PAGE EXCERPT -
-=-=-

On Tue, Apr 14, 2026 at 08:50:52AM +0200, Lorenzo Bianconi wrote:
> Similar to airoha_qdma_cleanup_rx_queue(), reset DMA TX descriptors in
> airoha_qdma_cleanup_tx_queue routine. Moreover, reset TX_DMA_IDX to
> TX_CPU_IDX to notify the NIC the QDMA TX ring is empty.
> 
> Fixes: 23020f0493270 ("net: airoha: Introduce ethernet support for EN7581 SoC")
> Signed-off-by: Lorenzo Bianconi <lorenzo@kernel.org>
> ---
> Changes in v2:
> - Move q->ndesc initialization at end of airoha_qdma_init_tx routine in
>   order to avoid any possible NULL pointer dereference in
>   airoha_qdma_cleanup_tx_queue()

This seems to be a separate issue.
If so, I think it should be split out into a separate patch.

> - Check if q->tx_list is empty in airoha_qdma_cleanup_tx_queue()

-=-=-

DATA LINES -
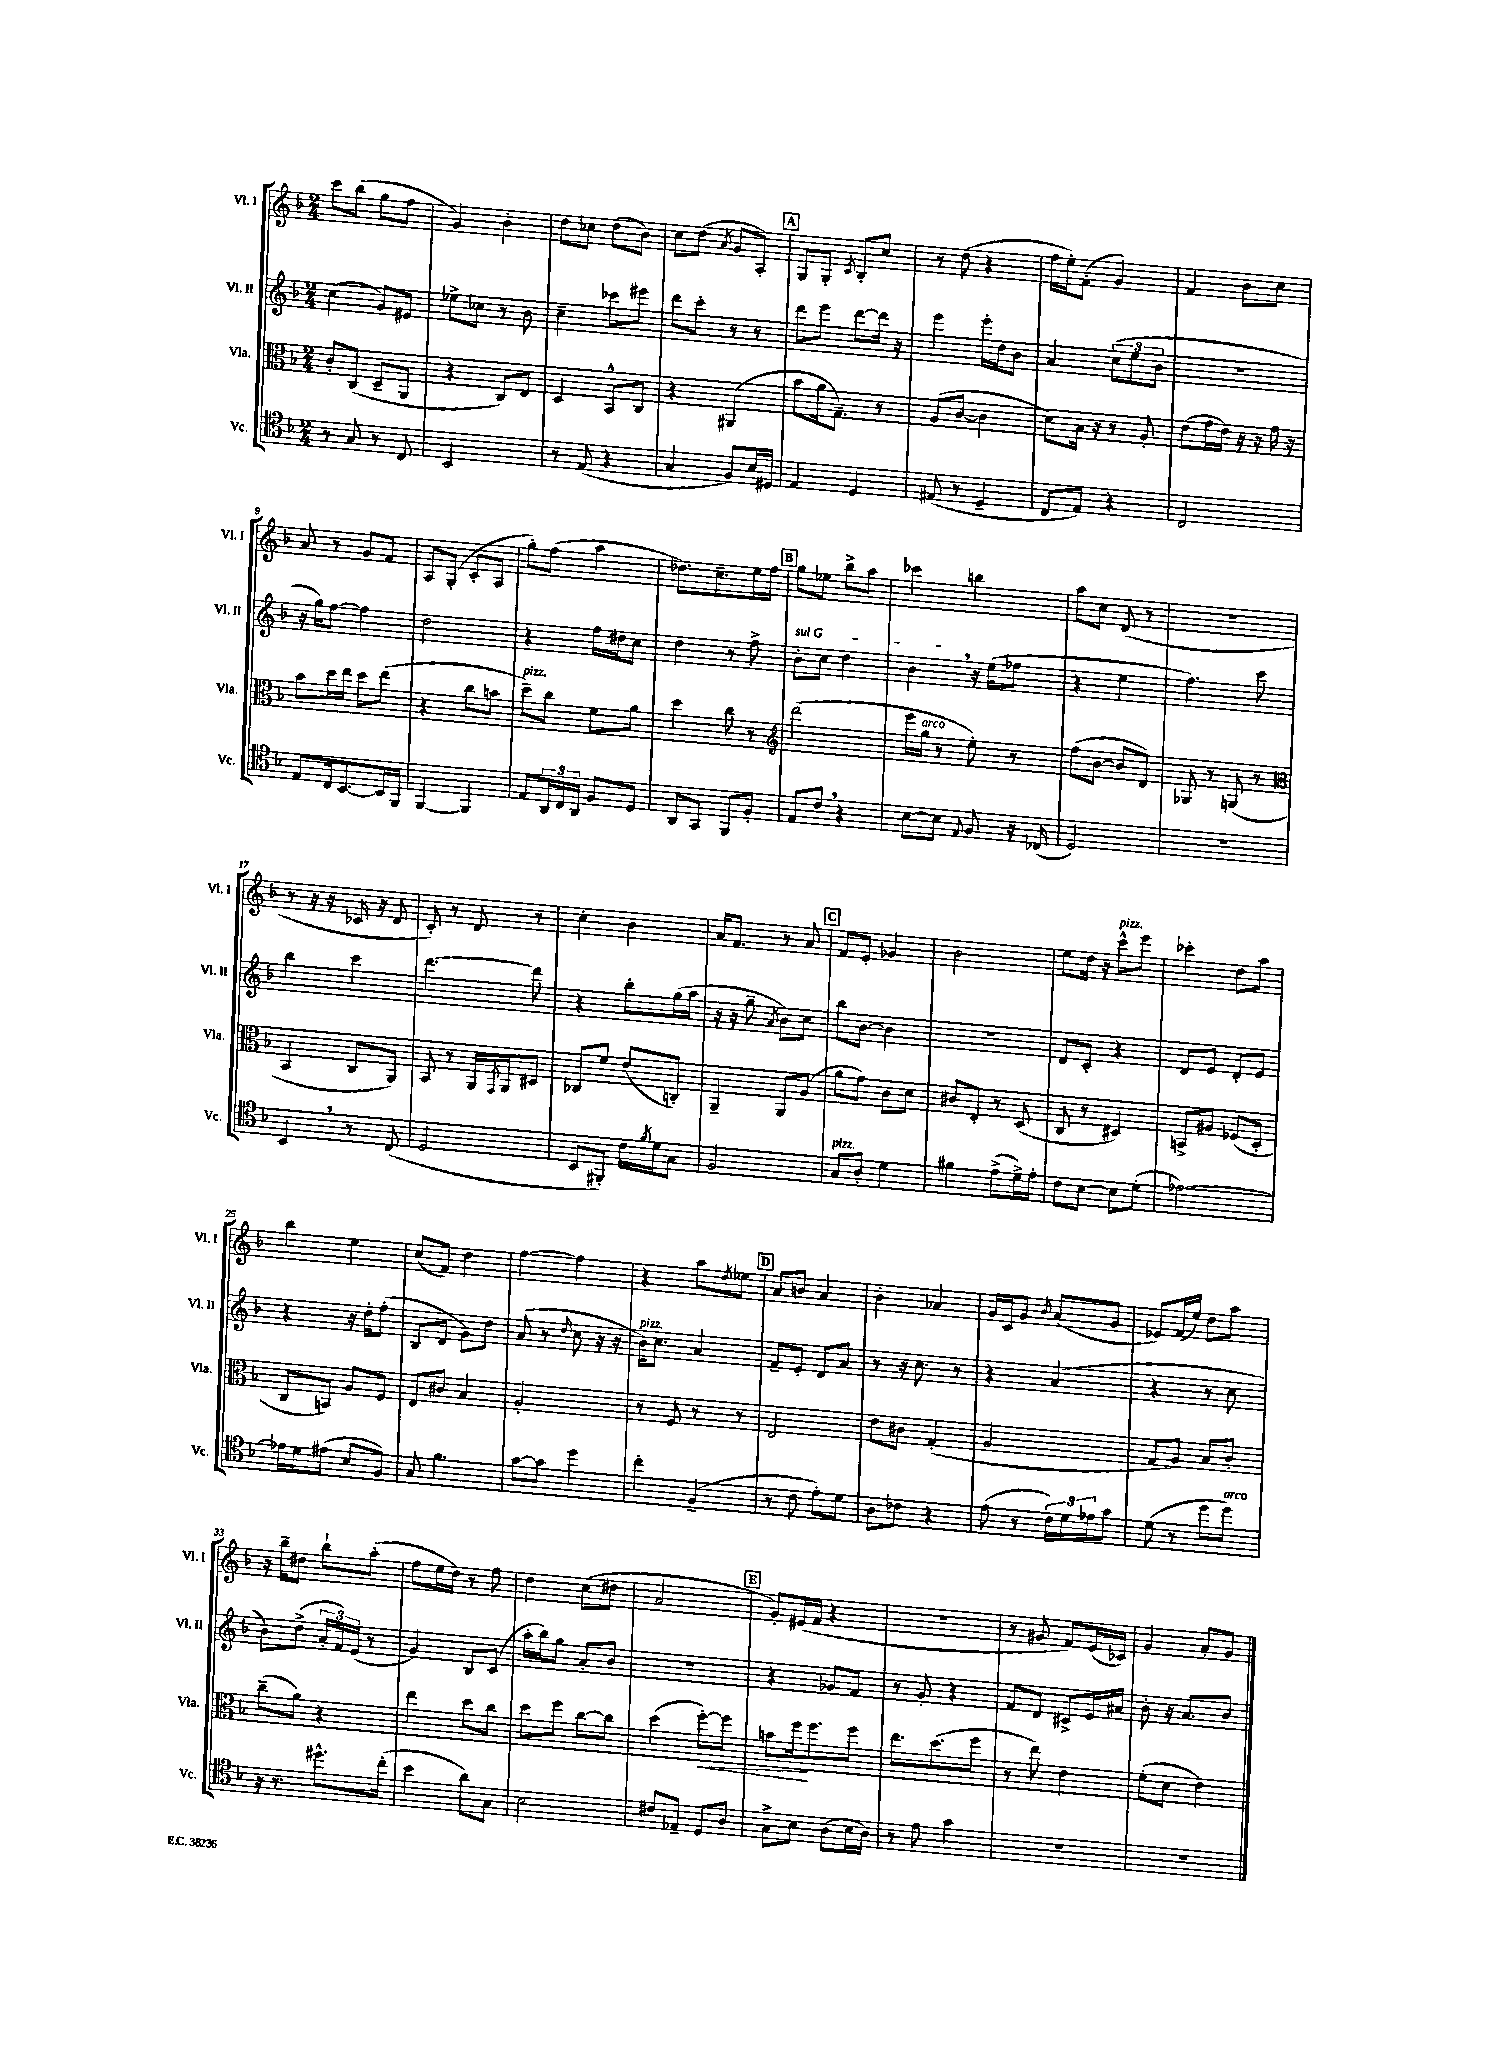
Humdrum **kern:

**kern	**kern	**kern	**kern
*staff4	*staff3	*staff2	*staff1
*clefC4	*clefC3	*clefG2	*clefG2
*k[b-]	*k[b-]	*k[b-]	*k[b-]
*M2/4	*M2/4	*M2/4	*M2/4
8r	8c'	(4cc	8ccc
8G	(8C	.	(8bb-
8r	8D~	8g)	8gg
8C	8AA	8e#	8ff
=	=	=	=
2BB-	4r	8ee-^	4g)
.	.	8cc-	.
.	8C)	8r	4b-'
.	8E	8b-	.
=	=	=	=
8r	4D	4cc~	8dd
(8E	.	.	8cc-
4r	8BB-^^	8ccc-	(8dd
.	8C	8eee#	8b-)
=	=	=	=
4G	4r	8ddd	8cc
.	.	8ccc'	(8dd
.	.	.	8qa
8F)	(4AA#	8r	8g
16B-	.	8r	8A')
16D#	.	.	.
=	=	=	=
4E	8b-	8ddd	8G
.	16a	8eee	8G'
.	8.G~)	.	.
.	.	.	8qc
4D	.	[8ddd	8B-'
.	8r	16ddd]	8cc
.	.	16r	.
=	=	=	=
(8E#	(8A	4eee	8r
8r	[8c	.	(8dd
4D~	4c]	16eee'	4r
.	.	16dd	.
.	.	8b-	.
=	=	=	=
8C	8d)	4a	16ff
.	.	.	16ee')
8E)	16B-	.	(8f'
.	16r	.	.
4r	8r	(12cc	4g)
.	.	12ee	.
.	8A'	.	.
.	.	12b-	.
=	=	=	=
2C	(8e	2r	4f
.	16g	.	.
.	16e)	.	.
.	16r	.	8b-
.	16r	.	.
.	16g	.	8cc
.	16r	.	.
=	=	=	=
8E	8b-	16r	8a
.	.	16gg)	.
16C	16dd	[8ff	8r
[8.BB-	16ee	.	.
.	8dd	4ff]	8g
16BB-]	(8ee	.	8f
16FF	.	.	.
=	=	=	=
[4FF	4r	2dd	8A
.	.	.	(8G'
4FF]	8cc	.	8c'
.	8b	.	8A
=	=	=	=
8E	8dd~)	4r	8gg')
24AA	8cc	.	(8ff
24C	.	.	.
24AA	.	.	.
8F	8f	16ff	4aa
.	.	16dd#	.
8D	8a	8cc	.
=	=	=	=
8AA	4dd	4dd	8.dd-)
8GG	.	.	.
.	.	.	8.cc~
8FF	8cc	8r	.
8F'	8r	8ff^	16ee
.	.	.	16ff
=	=	=	=
*	*clefG2	*	*
8E	(2ddd	8b-'	8gg
8c	.	8cc	8ee-
4r	.	4dd	8bb-^
.	.	.	8aa
=	=	=	=
[8B-	16eee	4b-	4ccc-
.	16gg	.	.
8B-]	8r	.	.
8qqE	.	.	.
8F	8ee')	16r	4bb
.	.	(16ee	.
16r	8r	8ff-	.
(16C-	.	.	.
=	=	=	=
2D)	(8ff	4r	8aa
.	[8b-	.	8cc
.	8b-]	4ee	(8d
.	8d)	.	8r
=	=	=	=
2r	8G-	4.ff)	2r
.	8r	.	.
.	(8G	.	.
.	8r	8ccc	.
=	=	=	=
*	*clefC3	*	*
4BB-	4BB-	4bb-	8r
.	.	.	16r
.	.	.	16r
8r	8C	4ccc	16c-
.	.	.	16r
(8C	8AA)	.	8d
=	=	=	=
2D	8BB-	[4.ddd	8c')
.	8r	.	8r
.	16AA	.	8d
.	8qGG	.	.
.	16AA	.	.
.	8D#	8ddd]	8r
=	=	=	=
8BB-	8C-	4r	4cc'
8FF#')	8f	.	.
16c	(8e	8bb-'	4b-
8qf	.	.	.
16d	.	.	.
8G	8C')	(16gg	.
.	.	16aa	.
=	=	=	=
2F	4AA~	16r	16a
.	.	16r	8.f
.	.	8gg~	.
.	.	8qa	.
.	8AA	8b-)	8r
.	(8A	8cc	8a
=	=	=	=
8G	8a	8bb-	8f
8A'	8g)	[8b-	8e'
4d	8c	4b-]	4g-
.	8d	.	.
=	=	=	=
4f#	8c#	2r	2b-
.	8E'	.	.
(8e^	8r	.	.
16d^)	(8D	.	.
16e'	.	.	.
=	=	=	=
8c	8C	8d	8ee
[8B-	8r	8c'	16dd
.	.	.	16r
8B-]	4D#)	4r	8ccc^^
(8d'	.	.	8eee
=	=	=	=
[2e-)	8BB^	8d	4ccc-'
.	8A#	8e	.
.	(8F-	8d'	8dd
.	8D'	8e	8aa
=	=	=	=
16e-]	8C	4r	4bb-
16d	.	.	.
(8e#	8BB)	.	.
8B-	8A	16r	4ee
.	.	16dd'	.
8F)	8F	(8ff'	.
=	=	=	=
8G	8E	8B-	(8cc
4.f	8c#	8d	8f)
.	4B-	8g)	4dd
.	.	8dd	.
=	=	=	=
[8g	2A'	(8a	[4ff
8g]	.	8r	.
.	.	16qqdd	.
4dd	.	8cc	4ff]
.	.	16r	.
.	.	16r	.
=	=	=	=
4cc'	8r	16b-)	4r
.	.	8.cc	.
.	8F	.	.
(4F~	8r	4a	8aa
.	.	.	8qdd
.	8r	.	8ee-
=	=	=	=
8r	2E	8f~	8a
8c	.	8e'	8b
8e')	.	8d	4a
8d	.	8a	.
=	=	=	=
8A	8e	8r	4b-'
8c-	8c#	16r	.
.	.	8.cc	.
4r	(4G'	.	4a-
.	.	8r	.
=	=	=	=
(8e	2A	4r	16g
.	.	.	16c
8r	.	.	8g
.	.	.	8qb-
24c)	.	(4a	(8a
24d	.	.	.
24e-	.	.	.
8g	.	.	8g
=	=	=	=
(8d	8G	4r	8e-)
8r	8A)	.	(16f
.	.	.	16ee)
8dd	8B-	8r	8dd
8dd)	8c'	8cc	8aa
=	=	=	=
16r	(8cc~	8b-)	16r
8.r	.	.	16bb-~
.	8a)	(8dd^	8dd#
8.dd#^^	4r	24a'	8bb-`
.	.	24f)	.
.	.	(24e	.
.	.	8r	(8aa'
(16cc'	.	.	.
=	=	=	=
4b-	4ee	4g)	8ff
.	.	.	16ee
.	.	.	16dd)
8a)	8dd	8B-	8r
8G	8cc	(8c	8ff
=	=	=	=
2B-	8dd	16aa'	4dd
.	.	16bb-)	.
.	8ff	8gg	.
.	[8cc	8a'	(8cc
.	8cc]	8b-	8dd#
=	=	=	=
8c#	(4dd	2r	2a
8E-~	.	.	.
8D	[8ff')	.	.
8A	8ff]	.	.
=	=	=	=
8G^	8b	4r	8g')
8B-	16ff	.	(16e#
.	8.ff	.	16f
(8A	.	8g-	4r
16B-	8ff	8f	.
16A)	.	.	.
=	=	=	=
8r	8.ee	8r	2r
8e	.	8g'	.
.	(8.dd	.	.
4g	.	4r	.
.	8ff	.	.
=	=	=	=
2r	8r	8f	8r
.	8ee)	8d	8g#
.	4e	8c#^	8f)
.	.	16e	(16e
.	.	16a#	16c-)
=	=	=	=
2r	(8f'	8b-'	4g
.	8d	16r	.
.	.	8.a	.
.	4e)	.	8a'
.	.	8b-	8g
==	==	==	==
*-	*-	*-	*-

-=-=-

TO DO -
1 - In the patch review, what does resetting TX_DMA_IDX to TX_CPU_IDX tell the NIC?
2 - Pick up the patch review after its final line and carry it forward.
The data comes from a separate source.

TASK-BY-TASK OUTPUTS -
1 - It tells the NIC that the QDMA TX ring is empty.

2 -
> - Link to v1: https://lore.kernel.org/r/20260410-airoha_qdma_cleanup_tx_queue-fix-net-v1-1-b7171c8f1e78@kernel.org

I think it was covered in the review Jakub forwarded for v1.  But FTR,
Sashiko has some feedback on this patch in the form of an existing bug
(that should almost certainly be handled separately from this patch).

> ---
>  drivers/net/ethernet/airoha/airoha_eth.c | 41 ++++++++++++++++++++++++++------
>  1 file changed, 34 insertions(+), 7 deletions(-)
> 
> diff --git a/drivers/net/ethernet/airoha/airoha_eth.c b/drivers/net/ethernet/airoha/airoha_eth.c
> index 9e995094c32a..3c1a2bc68c42 100644
> --- a/drivers/net/ethernet/airoha/airoha_eth.c
> +++ b/drivers/net/ethernet/airoha/airoha_eth.c
> @@ -966,27 +966,27 @@ static int airoha_qdma_init_tx_queue(struct airoha_queue *q,
>  	dma_addr_t dma_addr;
>  
>  	spin_lock_init(&q->lock);
> -	q->ndesc = size;
>  	q->qdma = qdma;
>  	q->free_thr = 1 + MAX_SKB_FRAGS;
>  	INIT_LIST_HEAD(&q->tx_list);
>  
> -	q->entry = devm_kzalloc(eth->dev, q->ndesc * sizeof(*q->entry),
> +	q->entry = devm_kzalloc(eth->dev, size * sizeof(*q->entry),
>  				GFP_KERNEL);
>  	if (!q->entry)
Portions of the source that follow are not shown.